Papa Francesco la chiama “cultura dello scarto” e avverte che non c’è inclusione senza fraternità. Don Oreste Benzi, che ai disabili ha dedicato la sua vita di infaticabile apostolo della carità, sosteneva che le persone con disabilità sono la potenza di Dio tra noi. Il fondatore della Comunità Giovanni XXIII iniziò negli anni Cinquanta la propria missione solidale e pastorale lottando per includere le persone diversamente abili in tutti i contesti della società. Lungo decenni di apostolato al servizio dei fragili e degli “invisibili”, don Benzi ha costantemente testimoniato la necessità di andare oltre gli istituti per poter finalmente garantire a questi nostri fratelli e sorelle famiglia, affetti, scuola, lavoro invece di luoghi che li emarginano e li separano dal resto della collettività.

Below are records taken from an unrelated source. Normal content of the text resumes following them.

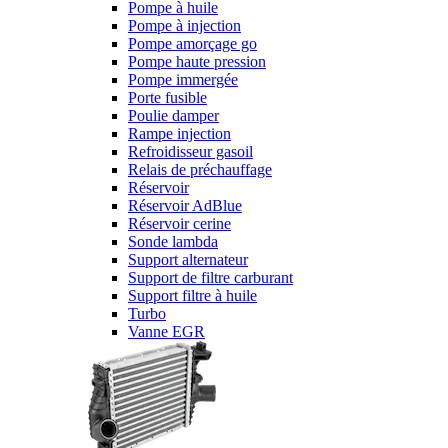
Pompe à huile
Pompe à injection
Pompe amorçage go
Pompe haute pression
Pompe immergée
Porte fusible
Poulie damper
Rampe injection
Refroidisseur gasoil
Relais de préchauffage
Réservoir
Réservoir AdBlue
Réservoir cerine
Sonde lambda
Support alternateur
Support de filtre carburant
Support filtre à huile
Turbo
Vanne EGR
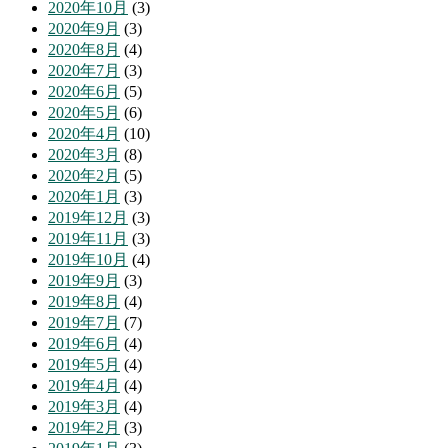
2020年10月
(3)
2020年9月
(3)
2020年8月
(4)
2020年7月
(3)
2020年6月
(5)
2020年5月
(6)
2020年4月
(10)
2020年3月
(8)
2020年2月
(5)
2020年1月
(3)
2019年12月
(3)
2019年11月
(3)
2019年10月
(4)
2019年9月
(3)
2019年8月
(4)
2019年7月
(7)
2019年6月
(4)
2019年5月
(4)
2019年4月
(4)
2019年3月
(4)
2019年2月
(3)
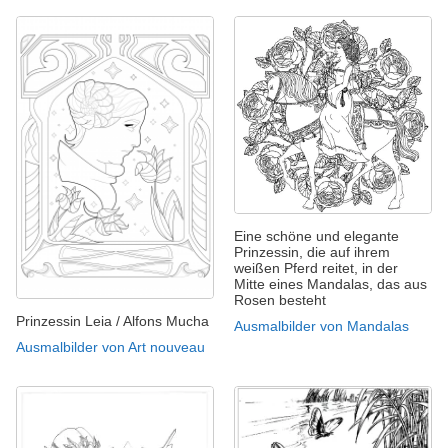
Eine schöne und elegante
Prinzessin, die auf ihrem
weißen Pferd reitet, in der
Mitte eines Mandalas, das aus
Rosen besteht
Prinzessin Leia / Alfons Mucha
Ausmalbilder von Mandalas
Ausmalbilder von Art nouveau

Nessuna persona – ed è bene ripetere il termine persona – può mai essere relegata in un ghetto, in un recinto, in un settore che separa ed esclude. Una mentalità che si abbassa solo a ipotizzare contenitori esclusivi riflette un pensiero disumano e insopportabile. Invece non c’è cosa più bella che procedere tutti insieme tenendo l’andatura “dello zoppo, del cieco, della donna incinta e di quella partoriente” come insegna il profeta Geremia. Quando si feriscono e si umiliano i fragili si ferisce tutta la società. Il vero salto di civiltà è mettersi dalla loro parte affinché si sentano ciò che sono realmente: soggetti unici e originali che fanno la storia e verso i quali dobbiamo sempre dimostrarci grati perché ciò che ci donano con il loro coraggio, le loro fatiche e sofferenze è infinitamente più di quel che ricevono.

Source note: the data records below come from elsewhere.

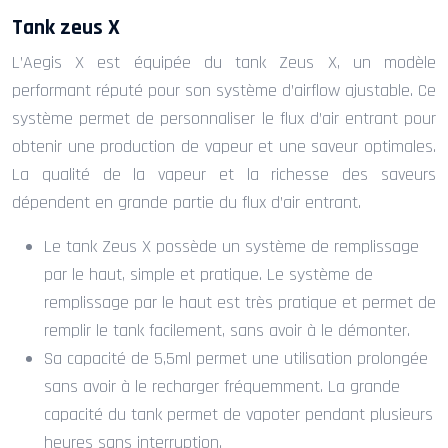
Tank zeus X
L’Aegis X est équipée du tank Zeus X, un modèle
performant réputé pour son système d’airflow ajustable. Ce
système permet de personnaliser le flux d’air entrant pour
obtenir une production de vapeur et une saveur optimales.
La qualité de la vapeur et la richesse des saveurs
dépendent en grande partie du flux d’air entrant.
Le tank Zeus X possède un système de remplissage
par le haut, simple et pratique. Le système de
remplissage par le haut est très pratique et permet de
remplir le tank facilement, sans avoir à le démonter.
Sa capacité de 5,5ml permet une utilisation prolongée
sans avoir à le recharger fréquemment. La grande
capacité du tank permet de vapoter pendant plusieurs
heures sans interruption.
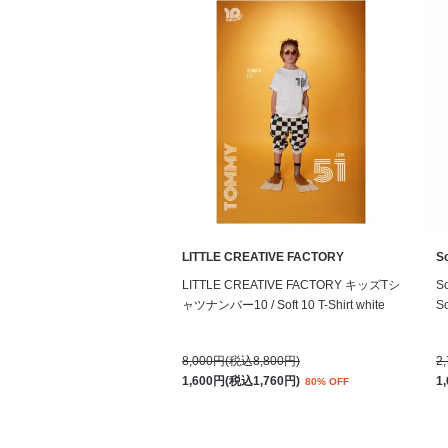
LITTLE CREATIVE FACTORY
S
LITTLE CREATIVE FACTORY キッズTシ
S
ャツナンバー10 / Soft 10 T-Shirt white
So
8,000円(税込8,800円)
2
1,600円(税込1,760円)
1
80% OFF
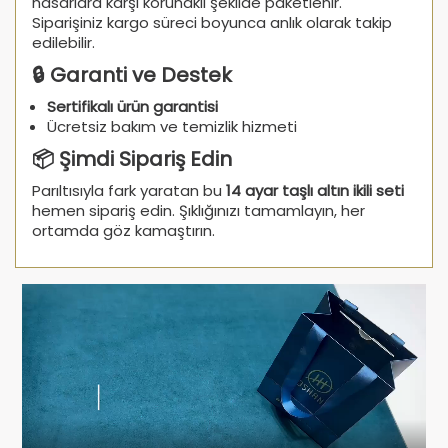
hasarlara karşı korunaklı şekilde paketlenir.
Siparişiniz kargo süreci boyunca anlık olarak takip
edilebilir.
🔒 Garanti ve Destek
Sertifikalı ürün garantisi
Ücretsiz bakım ve temizlik hizmeti
📦 Şimdi Sipariş Edin
Parıltısıyla fark yaratan bu
14 ayar taşlı altın ikili seti
hemen sipariş edin. Şıklığınızı tamamlayın, her
ortamda göz kamaştırın.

Nessuno si può impunemente permettere di discriminare né direttamente né indirettamente qualunque essere umano. «La nostra Comunità in loro e con loro ha ricevuto un aumento di grazia, per cui in loro e con loro ha maggiore possibilità di crescita e di testimonianza – sottolineava don Benzi –. Questi nostri fratelli disabili coi quali il Signore ci ha fatto incontrare, sono dono di Lui che se accolto con amore ci salva. Ci dà infatti la possibilità di rendere visibile il corpo di Cristo che è la Chiesa e di liberarci da noi stessi».

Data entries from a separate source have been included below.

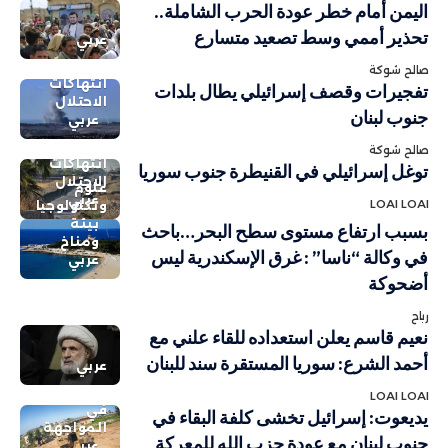
اليمن أمام خطر عودة الحرب الشاملة..
تحذير أممي وسط تصعيد متسارع
عربي
صالح شوكة
انتهاكات
تفجيرات وقصف إسرائيلي يطال بلدات
الاحتلال
جنوب لبنان
عربي
صالح شوكة
انتهاكات
توغل إسرائيلي في القنيطرة جنوب سوريا
الاحتلال
علوم
عربي
LOAI LOAI
وتكنولوجيا
بيئة
بسبب ارتفاع مستوى سطح البحر…باحث
ومناخ
في وكالة “ناسا” : غرق الإسكندرية ليس
عربي
أضحوكة
رباح
نعيم قاسم يعلن استعداده للقاء علني مع
أحمد الشرع: سوريا المستقرة سند للبنان
عربي
LOAI LOAI
في
يديعوت: إسرائيل تخشى كلفة البقاء في
المواجهة
جنوب لبنان مع عودة حزب الله للمعركة
عربي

Alla Giornata mondiale delle persone con disabilità Jorge Mario Bergoglio ha invocato la comunione reciproca. «Non c’è inclusione se essa resta uno slogan, una formula da usare nei discorsi politicamente corretti, una bandiera di cui appropriarsi», ribadisce il Pontefice.
. Ogni uomo e ogni donna, in qualsiasi condizione si trovi, è portatore, oltre che di diritti che devono essere riconosciuti e difesi, anche di istanze ancora più profonde, come il bisogno di appartenere, di relazionarsi e di coltivare la vita sociale fino a sperimentarne la pienezza. Invece di precipitare nella logica dell’esclusione occorre garantire alle persone con disabilità l’accesso agli edifici e ai luoghi di incontro e apprendimento come appunto le scuole. È un dovere di tutti e di ciascuno rendere accessibili i linguaggi e superare barriere fisiche e pregiudizi affinché ognuno si senta parte di un corpo, con la sua irripetibile personalità.
Solo così ogni persona, con i suoi limiti e le sue doti, si sentirà incoraggiata a fare la propria parte per il bene di tutta la società. Il Vangelo racconta la storia di quell’uomo che aveva organizzato la festa per le nozze del figlio. Chiama i servitori e dice: «Andate all’incrocio delle strade e portate tutti». Ammalati, piccoli, vecchi. Tutti, senza esclusione. Al contrario imboccare la strada dell’esclusione conduce alla barbarie.